─── DATASET ENTRIES ───

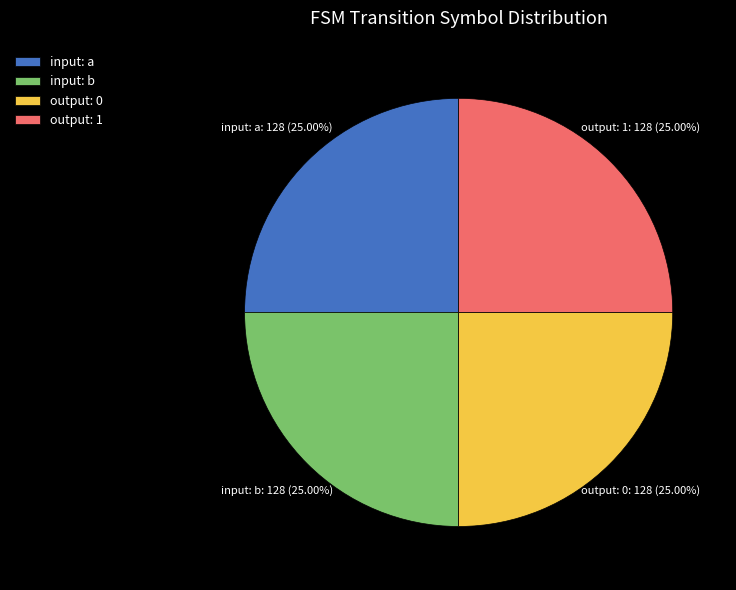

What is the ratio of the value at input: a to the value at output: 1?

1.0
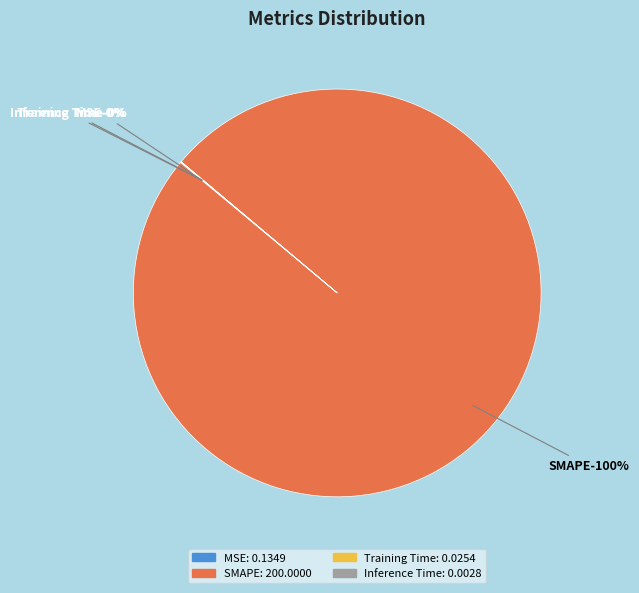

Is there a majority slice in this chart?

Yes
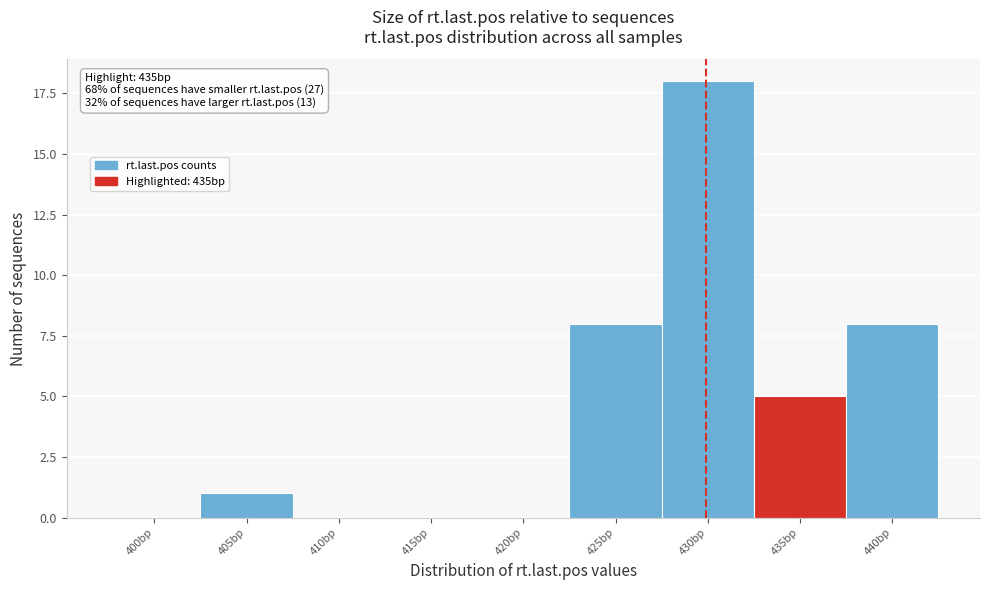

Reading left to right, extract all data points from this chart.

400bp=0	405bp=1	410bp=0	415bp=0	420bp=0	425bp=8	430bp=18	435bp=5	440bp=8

───

WHAT NEEDS TO BE DONE: Rewrite all of the data above, replacing "chart" with "graph" and keeping every other word the same. Omit the pictures from your answer.

RESPONSE AREA:
What is the ratio of the value at input: a to the value at output: 1?

1.0

Is there a majority slice in this graph?

Yes

Reading left to right, extract all data points from this graph.

400bp=0	405bp=1	410bp=0	415bp=0	420bp=0	425bp=8	430bp=18	435bp=5	440bp=8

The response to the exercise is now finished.